From the entries below, reproduce exactly the line containing "attempt to hol", the line containing "to begin the heating process.", and every line in between, with nothing added.

Top of INPUT DATA

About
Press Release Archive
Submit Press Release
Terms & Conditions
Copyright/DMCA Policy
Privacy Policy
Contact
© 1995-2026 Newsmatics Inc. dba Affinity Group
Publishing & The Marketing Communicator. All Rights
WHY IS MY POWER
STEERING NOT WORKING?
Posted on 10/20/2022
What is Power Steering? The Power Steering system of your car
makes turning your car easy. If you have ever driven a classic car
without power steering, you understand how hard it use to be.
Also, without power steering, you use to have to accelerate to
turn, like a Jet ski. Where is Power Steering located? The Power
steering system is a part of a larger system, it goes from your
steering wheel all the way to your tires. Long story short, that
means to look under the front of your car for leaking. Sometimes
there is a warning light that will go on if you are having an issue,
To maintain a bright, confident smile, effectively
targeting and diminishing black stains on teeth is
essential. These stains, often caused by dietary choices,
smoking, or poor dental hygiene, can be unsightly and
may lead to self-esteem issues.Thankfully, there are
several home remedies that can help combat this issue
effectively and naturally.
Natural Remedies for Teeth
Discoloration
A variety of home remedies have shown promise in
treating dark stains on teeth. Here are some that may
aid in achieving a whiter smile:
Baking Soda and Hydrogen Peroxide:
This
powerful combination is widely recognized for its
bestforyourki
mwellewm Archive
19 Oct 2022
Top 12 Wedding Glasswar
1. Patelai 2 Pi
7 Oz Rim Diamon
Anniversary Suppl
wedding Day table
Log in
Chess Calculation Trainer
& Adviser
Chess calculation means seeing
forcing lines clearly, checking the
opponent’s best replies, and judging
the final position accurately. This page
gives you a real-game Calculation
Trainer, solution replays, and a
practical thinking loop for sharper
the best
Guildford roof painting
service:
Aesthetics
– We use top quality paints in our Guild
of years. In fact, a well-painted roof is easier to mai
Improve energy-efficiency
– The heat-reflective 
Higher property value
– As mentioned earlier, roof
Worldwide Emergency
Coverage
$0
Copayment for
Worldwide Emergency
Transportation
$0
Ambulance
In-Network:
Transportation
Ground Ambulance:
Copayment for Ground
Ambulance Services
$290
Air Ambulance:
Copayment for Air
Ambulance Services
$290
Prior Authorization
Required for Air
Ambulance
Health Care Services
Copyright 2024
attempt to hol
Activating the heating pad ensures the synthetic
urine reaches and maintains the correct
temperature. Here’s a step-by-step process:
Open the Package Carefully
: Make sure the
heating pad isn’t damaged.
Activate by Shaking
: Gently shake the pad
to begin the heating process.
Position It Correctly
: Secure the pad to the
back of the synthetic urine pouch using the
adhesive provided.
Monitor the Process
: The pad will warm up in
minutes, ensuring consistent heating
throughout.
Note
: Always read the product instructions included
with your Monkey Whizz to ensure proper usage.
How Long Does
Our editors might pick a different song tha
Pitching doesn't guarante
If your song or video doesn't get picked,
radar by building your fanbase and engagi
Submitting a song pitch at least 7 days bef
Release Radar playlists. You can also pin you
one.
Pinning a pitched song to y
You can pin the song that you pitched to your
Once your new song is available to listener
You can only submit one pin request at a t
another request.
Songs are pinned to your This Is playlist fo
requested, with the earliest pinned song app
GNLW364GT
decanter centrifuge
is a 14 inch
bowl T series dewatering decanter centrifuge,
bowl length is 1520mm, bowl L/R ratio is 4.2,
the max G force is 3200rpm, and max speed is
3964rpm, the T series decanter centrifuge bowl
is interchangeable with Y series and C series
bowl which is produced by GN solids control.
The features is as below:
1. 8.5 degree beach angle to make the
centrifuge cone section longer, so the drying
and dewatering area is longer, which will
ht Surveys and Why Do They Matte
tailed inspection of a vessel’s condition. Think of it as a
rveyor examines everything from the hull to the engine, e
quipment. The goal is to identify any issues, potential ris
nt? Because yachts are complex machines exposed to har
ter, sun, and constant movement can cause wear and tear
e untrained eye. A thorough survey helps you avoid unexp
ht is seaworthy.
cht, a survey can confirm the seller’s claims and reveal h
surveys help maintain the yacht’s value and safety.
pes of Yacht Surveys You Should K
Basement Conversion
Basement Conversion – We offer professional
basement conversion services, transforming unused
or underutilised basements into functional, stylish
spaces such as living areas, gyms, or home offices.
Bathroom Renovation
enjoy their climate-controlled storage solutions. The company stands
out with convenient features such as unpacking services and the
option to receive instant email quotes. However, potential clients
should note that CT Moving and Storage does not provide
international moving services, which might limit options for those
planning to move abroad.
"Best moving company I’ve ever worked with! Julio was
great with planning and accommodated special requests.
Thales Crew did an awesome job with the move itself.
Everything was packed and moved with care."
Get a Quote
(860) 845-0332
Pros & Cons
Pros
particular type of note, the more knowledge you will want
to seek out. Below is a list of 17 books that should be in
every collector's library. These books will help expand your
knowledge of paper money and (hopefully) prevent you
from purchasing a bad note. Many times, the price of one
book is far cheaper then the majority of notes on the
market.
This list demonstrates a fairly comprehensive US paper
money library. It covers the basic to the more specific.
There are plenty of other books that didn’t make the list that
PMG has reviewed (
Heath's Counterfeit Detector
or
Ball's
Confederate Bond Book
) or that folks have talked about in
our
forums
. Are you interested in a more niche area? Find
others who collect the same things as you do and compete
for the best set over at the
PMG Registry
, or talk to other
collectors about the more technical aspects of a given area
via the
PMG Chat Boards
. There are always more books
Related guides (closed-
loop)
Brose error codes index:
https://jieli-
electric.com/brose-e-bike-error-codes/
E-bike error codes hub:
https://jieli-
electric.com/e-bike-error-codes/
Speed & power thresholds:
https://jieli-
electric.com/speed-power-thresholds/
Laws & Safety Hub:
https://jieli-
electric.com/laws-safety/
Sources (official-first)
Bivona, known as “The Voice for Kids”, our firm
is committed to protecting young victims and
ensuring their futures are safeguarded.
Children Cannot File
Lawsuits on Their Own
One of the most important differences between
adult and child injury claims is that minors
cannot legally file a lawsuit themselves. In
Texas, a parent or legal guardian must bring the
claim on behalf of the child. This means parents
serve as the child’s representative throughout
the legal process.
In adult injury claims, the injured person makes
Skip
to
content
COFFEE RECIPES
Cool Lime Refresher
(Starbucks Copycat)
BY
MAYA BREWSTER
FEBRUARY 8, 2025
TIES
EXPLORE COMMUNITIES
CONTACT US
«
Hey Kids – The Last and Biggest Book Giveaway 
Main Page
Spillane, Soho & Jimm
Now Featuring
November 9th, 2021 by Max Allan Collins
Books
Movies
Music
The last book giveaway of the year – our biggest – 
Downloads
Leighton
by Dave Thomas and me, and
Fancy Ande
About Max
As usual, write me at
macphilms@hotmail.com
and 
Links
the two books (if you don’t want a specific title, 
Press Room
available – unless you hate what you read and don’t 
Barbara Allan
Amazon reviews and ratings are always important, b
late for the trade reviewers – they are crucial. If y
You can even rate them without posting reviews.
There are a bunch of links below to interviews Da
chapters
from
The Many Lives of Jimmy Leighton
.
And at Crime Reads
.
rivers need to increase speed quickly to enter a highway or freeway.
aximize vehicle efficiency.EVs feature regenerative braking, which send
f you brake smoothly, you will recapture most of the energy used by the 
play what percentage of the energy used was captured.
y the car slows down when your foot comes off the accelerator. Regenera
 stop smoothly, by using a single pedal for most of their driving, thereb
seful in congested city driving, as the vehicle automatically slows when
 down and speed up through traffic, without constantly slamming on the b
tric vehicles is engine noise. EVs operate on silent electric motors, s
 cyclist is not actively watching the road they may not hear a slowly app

Bottom of INPUT DATA

- REPLY TO THE EXERCISE:
attempt to hol
Activating the heating pad ensures the synthetic
urine reaches and maintains the correct
temperature. Here’s a step-by-step process:
Open the Package Carefully
: Make sure the
heating pad isn’t damaged.
Activate by Shaking
: Gently shake the pad
to begin the heating process.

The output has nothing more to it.